There are times when those campaigning for political office seem alarmingly unfamiliar with, and uninterested in, the American constitution; or even a general working knowledge of democracy. I felt compelled to begin SAFEKEEPING in 2010 when a small group of dissatisfied citizens threatened to divide and destroy the balance of our entire nation. It seems we are in a similar pickle today, six years later, perhaps as a direct consequence of that same divisive element which has managed to shift the political discussion away from civility, tolerance, and functionality. My hope is that the American people will make a wise and informed decision in the upcoming presidential election. SAFEKEEPING is an exploration of what might happen if we choose a candidate who does not understand how to keep the fabric of our country from unraveling.
When I’m researching I am filling myself with the events of the historical period and those events clearly leave a mark on the work…the birth of quintuplets in Canada, for instance, or the eruption of a volcano, or the discovery of dinosaur bones. But events happening in the contemporary world of the writer might have an impact on the events woven into the author’s book, as well. In the case of OUT OF THE DUST, I honestly can’t remember current events entering the landscape of the story. There would, of course, be values, knowledge, and experience of the living writer seeping into the decisions he/she makes in designing the story. But Big Picture contemporary events might be difficult, in many cases, to transpose and weave into an historical setting without jarring the reader. Even if the writer deftly altered contemporary events to fit into the historical setting, I think in many cases there would be less of an organic flow than the writer might desire. Certainly, while I was writing SAFEKEEPING, a novel set in the near future, many events happening in the world at the time of the writing were integrated into the story. Perhaps contemporary fiction is more apt to be colored by what is going on in the greater world of the writer, while historical fiction is less likely to be overtly influenced by the author’s world.

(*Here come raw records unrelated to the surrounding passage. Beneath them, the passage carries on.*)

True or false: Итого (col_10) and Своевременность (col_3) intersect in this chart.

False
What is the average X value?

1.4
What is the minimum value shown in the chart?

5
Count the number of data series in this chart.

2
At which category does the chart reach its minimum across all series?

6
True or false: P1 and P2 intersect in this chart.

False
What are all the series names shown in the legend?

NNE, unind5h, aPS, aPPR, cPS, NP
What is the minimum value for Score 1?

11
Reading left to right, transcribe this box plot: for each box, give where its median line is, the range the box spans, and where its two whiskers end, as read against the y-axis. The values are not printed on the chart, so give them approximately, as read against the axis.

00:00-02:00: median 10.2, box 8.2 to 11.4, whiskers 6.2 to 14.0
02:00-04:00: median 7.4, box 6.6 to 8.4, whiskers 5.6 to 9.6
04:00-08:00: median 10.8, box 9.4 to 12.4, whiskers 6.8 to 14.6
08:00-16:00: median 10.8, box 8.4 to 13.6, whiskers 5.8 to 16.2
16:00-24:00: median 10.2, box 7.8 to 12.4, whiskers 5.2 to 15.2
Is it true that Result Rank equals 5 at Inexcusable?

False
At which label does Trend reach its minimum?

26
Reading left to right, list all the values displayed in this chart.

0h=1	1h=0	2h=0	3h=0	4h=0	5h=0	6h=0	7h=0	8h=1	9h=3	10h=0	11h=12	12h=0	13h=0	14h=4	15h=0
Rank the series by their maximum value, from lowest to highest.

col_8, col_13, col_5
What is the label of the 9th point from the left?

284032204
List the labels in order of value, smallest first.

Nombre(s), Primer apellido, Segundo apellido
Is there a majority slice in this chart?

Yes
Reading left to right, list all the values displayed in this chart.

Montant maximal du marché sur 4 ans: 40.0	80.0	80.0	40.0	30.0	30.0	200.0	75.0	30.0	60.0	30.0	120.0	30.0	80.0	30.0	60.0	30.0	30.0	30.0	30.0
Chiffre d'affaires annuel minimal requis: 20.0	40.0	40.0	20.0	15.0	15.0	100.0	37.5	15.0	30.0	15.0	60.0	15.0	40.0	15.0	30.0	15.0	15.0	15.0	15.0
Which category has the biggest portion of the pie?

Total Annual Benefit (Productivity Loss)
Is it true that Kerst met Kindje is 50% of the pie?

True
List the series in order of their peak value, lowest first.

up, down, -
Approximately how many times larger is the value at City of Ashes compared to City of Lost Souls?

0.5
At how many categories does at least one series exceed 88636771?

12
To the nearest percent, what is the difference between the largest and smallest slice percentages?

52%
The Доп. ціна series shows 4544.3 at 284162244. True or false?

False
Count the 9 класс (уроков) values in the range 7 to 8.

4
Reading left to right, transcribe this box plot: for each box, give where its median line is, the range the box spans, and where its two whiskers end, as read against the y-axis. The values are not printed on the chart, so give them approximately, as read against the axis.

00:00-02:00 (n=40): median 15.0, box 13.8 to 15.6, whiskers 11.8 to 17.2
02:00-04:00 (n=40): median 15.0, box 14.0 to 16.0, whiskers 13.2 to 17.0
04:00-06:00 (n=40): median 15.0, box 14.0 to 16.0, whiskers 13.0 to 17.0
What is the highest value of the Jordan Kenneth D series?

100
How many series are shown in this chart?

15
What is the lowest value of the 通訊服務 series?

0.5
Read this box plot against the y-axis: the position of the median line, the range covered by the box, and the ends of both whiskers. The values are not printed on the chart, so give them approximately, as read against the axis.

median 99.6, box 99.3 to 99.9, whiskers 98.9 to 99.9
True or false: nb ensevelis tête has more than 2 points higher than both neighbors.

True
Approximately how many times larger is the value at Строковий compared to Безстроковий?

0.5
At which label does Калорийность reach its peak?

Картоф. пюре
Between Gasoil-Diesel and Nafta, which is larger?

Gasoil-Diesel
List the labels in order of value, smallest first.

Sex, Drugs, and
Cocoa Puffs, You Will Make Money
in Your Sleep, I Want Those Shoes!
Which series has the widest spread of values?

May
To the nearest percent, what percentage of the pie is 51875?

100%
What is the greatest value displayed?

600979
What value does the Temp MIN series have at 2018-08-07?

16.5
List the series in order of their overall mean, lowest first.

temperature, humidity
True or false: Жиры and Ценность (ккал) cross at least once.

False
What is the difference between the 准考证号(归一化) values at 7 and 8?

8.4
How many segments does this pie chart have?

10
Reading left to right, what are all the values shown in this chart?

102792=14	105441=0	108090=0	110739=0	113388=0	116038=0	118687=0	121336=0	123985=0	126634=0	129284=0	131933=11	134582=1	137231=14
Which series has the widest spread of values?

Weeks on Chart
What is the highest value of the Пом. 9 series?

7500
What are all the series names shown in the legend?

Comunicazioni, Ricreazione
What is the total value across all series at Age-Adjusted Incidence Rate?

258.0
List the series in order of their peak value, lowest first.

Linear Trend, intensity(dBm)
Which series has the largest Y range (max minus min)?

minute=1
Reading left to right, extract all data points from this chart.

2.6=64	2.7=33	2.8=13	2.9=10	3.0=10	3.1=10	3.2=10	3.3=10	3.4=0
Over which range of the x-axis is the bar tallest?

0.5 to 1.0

While researching a book I am insatiable. I want to know everything about my subject. I read thousands and thousands of pages. My brain crunches all of that research into a single story; details gleaned from my research rise up at just the right moment to illustrate the text. Of course, less than 2 percent of what I’ve read actually makes it into the finished book, but probably 80 percent of what I’ve learned is subtly woven into the story. When the book is finished I have no desire to return to that subject again. I feel as if I have exhausted the topic and the topic has exhausted me. And, therefore, I have little or no interest in writing sequels.
As a reader, I find certain books linger with me for months, for years, and occasionally for decades. Books have kept me afloat when I wondered how much longer I could hold on. They have taught me about decency and integrity. Books have shown me how survival is possible even when the odds suggest otherwise. Books have also taught me the elegance and beauty and power of language, not just for the message it contains but for the simple way it rolls off the tongue, the way it delights and excites every sense. Do I expect to have the same impact on my readers that certain writers have had on me? No. But I am grateful for every reader and for each opportunity to communicate and to share. If the reader feels less alone as he or she spends time inside one of my books, that’s enough for me.
Ideas come from so many places. Sometimes, when I’m reading the work of other writers, I feel a finger of inspiration tickle my brain. I’ve transformed magazine and newspaper articles into novels and picture books. Concerts, lectures, documentaries, television and radio interviews can also become story catalysts. Occasionally a fan letter will open up a possible avenue to a story, or an overheard conversation in the doctor’s office, or someone sitting across the aisle from me in the theater. I trawl my own life, both my childhood and my adult years, for story ideas, too. Not every experience leads directly to a book, but every experience holds that potential within it.
I often take two years to complete a novel. OUT OF THE DUST took two years. PHOENIX RISING, two years. BROOKLYN BRIDGE, two years, too.
THE MUSIC OF DOLPHINS is also in the “two year” club.
I spend about a year doing research, another year writing and revising.
And no, I do not do the work on a deserted island under a palm tree. Most of the time I labor away in a tiny office in Vermont.
No. I’ve always written what I “had” to write. When a story won’t leave me alone. When it won’t let me put it aside, or ignore it, or discard it. When it haunts me until I have no choice but to write it, I surrender in the end and give the project my complete heart and soul. That’s my process. Winning the Newbery Medal and the MacArthur Award changed my life in many, many ways, but it did not change how or how much I write.